Why does culture always creep into these types of debates and strategy discussions? Largely because any good harvest requires the right combination of soil, rain, and sun. The absence of any of these environmental factors can constrain the growth of even the best seeds. It’s important to assess your organization’s culture against the prevailing requirements in order to achieve good innovation. Many companies have to isolate, incubate, or create new environments or departments to ensure they can formulate the right environmental factors to encourage creativity and innovation. This is the hardest of the questions to answer when it comes to balancing operations and innovation, as you do not build a business to separate it from the core. While your natural inclination might be to hold this special project close to giving it all the support and sponsorship it needs for success, often it just needs room to spread its wings and grow.
Another consideration for culture is, realizing that sometimes the team needs the realness of failing on their own in order to truly motivate and drive their creativity. As I noted above, I’ve personally chosen to nurture first and then spinoff versus build it from scratch separately—but there is no perfect answer. The best answer is a function of the time, company, and technology involved.

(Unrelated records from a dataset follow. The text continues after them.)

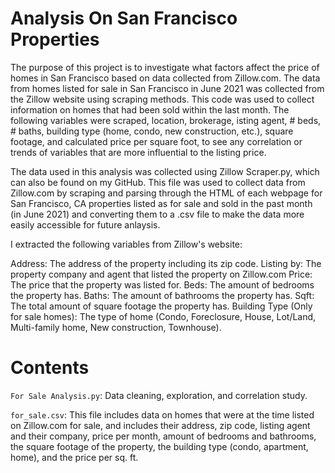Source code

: # Analysis On San Francisco Properties

The purpose of this project is to investigate what factors affect the price of homes in San Francisco based on data collected from Zillow.com. The data from homes listed for sale in San Francisco in June 2021 was collected from the Zillow website using scraping methods. This code was used to collect information on homes that had been sold within the last month. The following variables were scraped, location, brokerage, isting agent, # beds, # baths, building type (home, condo, new construction, etc.), square footage, and calculated price per square foot, to see any correlation or trends of variables that are more influential to the listing price.

The data used in this analysis was collected using Zillow Scraper.py, which can also be found on my GitHub. This file was used to collect data from Zillow.com by scraping and parsing through the HTML of each webpage for San Francisco, CA properties listed as for sale and sold in the past month (in June 2021) and converting them to a .csv file to make the data more easily accessible for future anlaysis.

I extracted the following variables from Zillow's website:

Address: The address of the property including its zip code. Listing by: The property company and agent that listed the property on Zillow.com Price: The price that the property was listed for. Beds: The amount of bedrooms the property has. Baths: The amount of bathrooms the property has. Sqft: The total amount of square footage the property has. Building Type (Only for sale homes): The type of home (Condo, Foreclosure, House, Lot/Land, Multi-family home, New construction, Townhouse).


# Contents 
`For Sale Analysis.py`: Data cleaning, exploration, and correlation study. 

`for_sale.csv`: This file includes data on homes that were at the time listed on Zillow.com for sale, and includes their address, zip code, listing agent and their company, price per month, amount of bedrooms and bathrooms, the square footage of the property, the building type (condo, apartment, home), and the price per sq. ft.
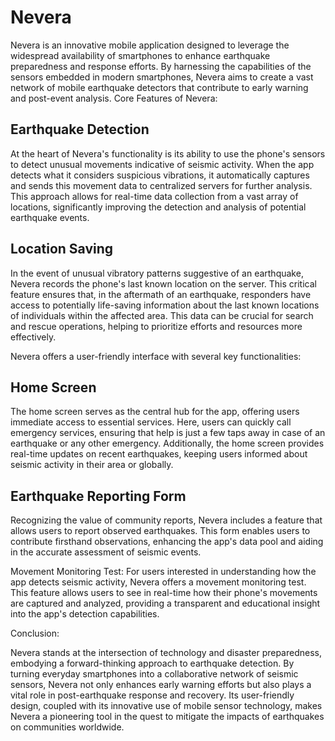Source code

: # Nevera

Nevera is an innovative mobile application designed to leverage the widespread availability of smartphones to enhance earthquake preparedness and response efforts. By harnessing the capabilities of the sensors embedded in modern smartphones, Nevera aims to create a vast network of mobile earthquake detectors that contribute to early warning and post-event analysis.
Core Features of Nevera:

## Earthquake Detection 
At the heart of Nevera's functionality is its ability to use the phone's sensors to detect unusual movements indicative of seismic activity. When the app detects what it considers suspicious vibrations, it automatically captures and sends this movement data to centralized servers for further analysis. This approach allows for real-time data collection from a vast array of locations, significantly improving the detection and analysis of potential earthquake events.

## Location Saving
In the event of unusual vibratory patterns suggestive of an earthquake, Nevera records the phone's last known location on the server. This critical feature ensures that, in the aftermath of an earthquake, responders have access to potentially life-saving information about the last known locations of individuals within the affected area. This data can be crucial for search and rescue operations, helping to prioritize efforts and resources more effectively.

Nevera offers a user-friendly interface with several key functionalities:

## Home Screen
The home screen serves as the central hub for the app, offering users immediate access to essential services. Here, users can quickly call emergency services, ensuring that help is just a few taps away in case of an earthquake or any other emergency. Additionally, the home screen provides real-time updates on recent earthquakes, keeping users informed about seismic activity in their area or globally.

## Earthquake Reporting Form

Recognizing the value of community reports, Nevera includes a feature that allows users to report observed earthquakes. This form enables users to contribute firsthand observations, enhancing the app's data pool and aiding in the accurate assessment of seismic events.

Movement Monitoring Test: For users interested in understanding how the app detects seismic activity, Nevera offers a movement monitoring test. This feature allows users to see in real-time how their phone's movements are captured and analyzed, providing a transparent and educational insight into the app's detection capabilities.

Conclusion:

Nevera stands at the intersection of technology and disaster preparedness, embodying a forward-thinking approach to earthquake detection. By turning everyday smartphones into a collaborative network of seismic sensors, Nevera not only enhances early warning efforts but also plays a vital role in post-earthquake response and recovery. Its user-friendly design, coupled with its innovative use of mobile sensor technology, makes Nevera a pioneering tool in the quest to mitigate the impacts of earthquakes on communities worldwide.
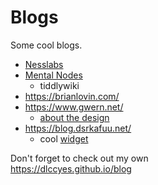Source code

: # Blogs

Some cool blogs.

- [Nesslabs](https://nesslabs.com/)
- [Mental Nodes](https://www.mentalnodes.com/about)
	- tiddlywiki
- <https://brianlovin.com/>
- <https://www.gwern.net/>
	- [about the design](https://www.gwern.net/Design)
- <https://blog.dsrkafuu.net/>
	- cool [widget](https://github.com/dsrkafuu/sakana-widget)

Don't forget to check out my own  
<https://dlccyes.github.io/blog>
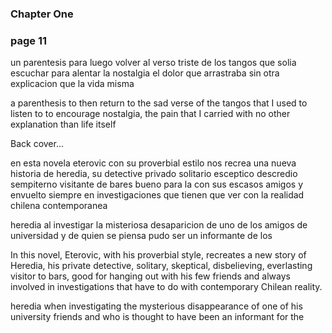 
### Chapter One

### page 11

un parentesis para luego volver al verso triste de los tangos que solia escuchar para alentar la nostalgia el dolor que arrastraba sin otra explicacion que la vida misma

a parenthesis to then return to the sad verse of the tangos that I used to listen to to encourage nostalgia, the pain that I carried with no other explanation than life itself

Back cover...

en esta novela eterovic con su proverbial estilo nos recrea una nueva historia de heredia, su detective privado solitario esceptico descredio sempiterno visitante de bares bueno para la con sus escasos amigos y envuelto siempre en investigaciones que tienen que ver con la realidad chilena contemporanea

heredia al investigar la misteriosa desaparicion de uno de los amigos de universidad y de quien se piensa pudo ser un informante de los

In this novel, Eterovic, with his proverbial style, recreates a new story of Heredia, his private detective, solitary, skeptical, disbelieving, everlasting visitor to bars, good for hanging out with his few friends and always involved in investigations that have to do with contemporary Chilean reality.

heredia when investigating the mysterious disappearance of one of his university friends and who is thought to have been an informant for the
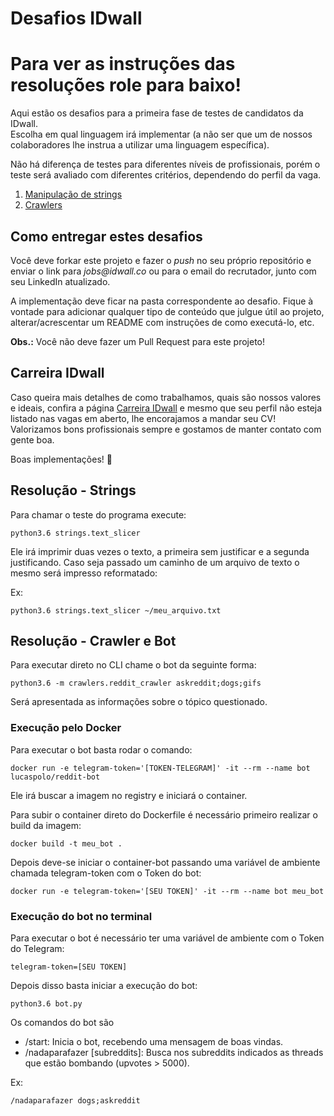 # Desafios IDwall

# Para ver as instruções das resoluções role para baixo!

Aqui estão os desafios para a primeira fase de testes de candidatos da IDwall.  
Escolha em qual linguagem irá implementar (a não ser que um de nossos colaboradores lhe instrua a utilizar uma linguagem específica).  

Não há diferença de testes para diferentes níveis de profissionais, porém o teste será avaliado com diferentes critérios, dependendo do perfil da vaga.

1. [Manipulação de strings](https://github.com/idwall/desafios/tree/master/strings)
2. [Crawlers](https://github.com/idwall/desafios/tree/master/crawlers)

## Como entregar estes desafios
Você deve forkar este projeto e fazer o *push* no seu próprio repositório e enviar o link para _jobs@idwall.co_ ou para o email do recrutador, junto com seu LinkedIn atualizado.  

A implementação deve ficar na pasta correspondente ao desafio. Fique à vontade para adicionar qualquer tipo de conteúdo que julgue útil ao projeto, alterar/acrescentar um README com instruções de como executá-lo, etc.

**Obs.:** Você não deve fazer um Pull Request para este projeto! 

## Carreira IDwall

Caso queira mais detalhes de como trabalhamos, quais são nossos valores e ideais, confira a página [Carreira IDwall](https://idwall.co/carreira) e mesmo que seu perfil não esteja listado nas vagas em aberto, lhe encorajamos a mandar seu CV! Valorizamos bons profissionais sempre e gostamos de manter contato com gente boa.

Boas implementações! 🎉

## Resolução - Strings

Para chamar o teste do programa execute:

`python3.6 strings.text_slicer`

Ele irá imprimir duas vezes o texto, a primeira sem justificar e a segunda justificando. Caso seja passado um caminho de um arquivo de texto o mesmo será impresso reformatado:

Ex:

`python3.6 strings.text_slicer ~/meu_arquivo.txt`

## Resolução - Crawler e Bot

Para executar direto no CLI chame o bot da seguinte forma:

`python3.6 -m crawlers.reddit_crawler askreddit;dogs;gifs`

Será apresentada as informações sobre o tópico questionado.

### Execução pelo Docker
 
Para executar o bot basta rodar o comando:
 
`docker run -e telegram-token='[TOKEN-TELEGRAM]' -it --rm --name bot lucaspolo/reddit-bot`
 
Ele irá buscar a imagem no registry e iniciará o container.
 
Para subir o container direto do Dockerfile é necessário primeiro realizar o build da imagem:
 
`docker build -t meu_bot .`
 
Depois deve-se iniciar o container-bot passando uma variável de ambiente chamada telegram-token com o Token do bot:
 
`docker run -e telegram-token='[SEU TOKEN]' -it --rm --name bot meu_bot`
 
### Execução do bot no terminal

Para executar o bot é necessário ter uma variável de ambiente com o Token do Telegram:

`telegram-token=[SEU TOKEN]`

Depois disso basta iniciar a execução do bot:

`python3.6 bot.py`

Os comandos do bot são 

- /start: Inicia o bot, recebendo uma mensagem de boas vindas.
- /nadaparafazer [subreddits]: Busca nos subreddits indicados as threads que estão bombando (upvotes > 5000).

Ex:

`/nadaparafazer dogs;askreddit`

In closing, when it comes to striking a balance between operations and innovation among my IT staff, I want every team member to be charged with knowing their business, business partners, and the challenges the business is trying to solve. It is imperative that the team learn first-hand the voice of the external customer, as well as what creates value in their industries. From there, the team has to feel inspired to build a hypothesis that addresses the real problems and empowered to experiment and create prototypes to solve that hypothesis. Most importantly, in all of this, I want their efforts to be visible to their business partners. If my team has to ask for my permission to innovate, then I have failed at a major part of my job. The key is to arrive at a place where the team feels empowered to innovate as a rule. For the long haul, I expect that identifying a focused team to cut loose on an innovation mission is going to produce the step-changing innovation we all desire.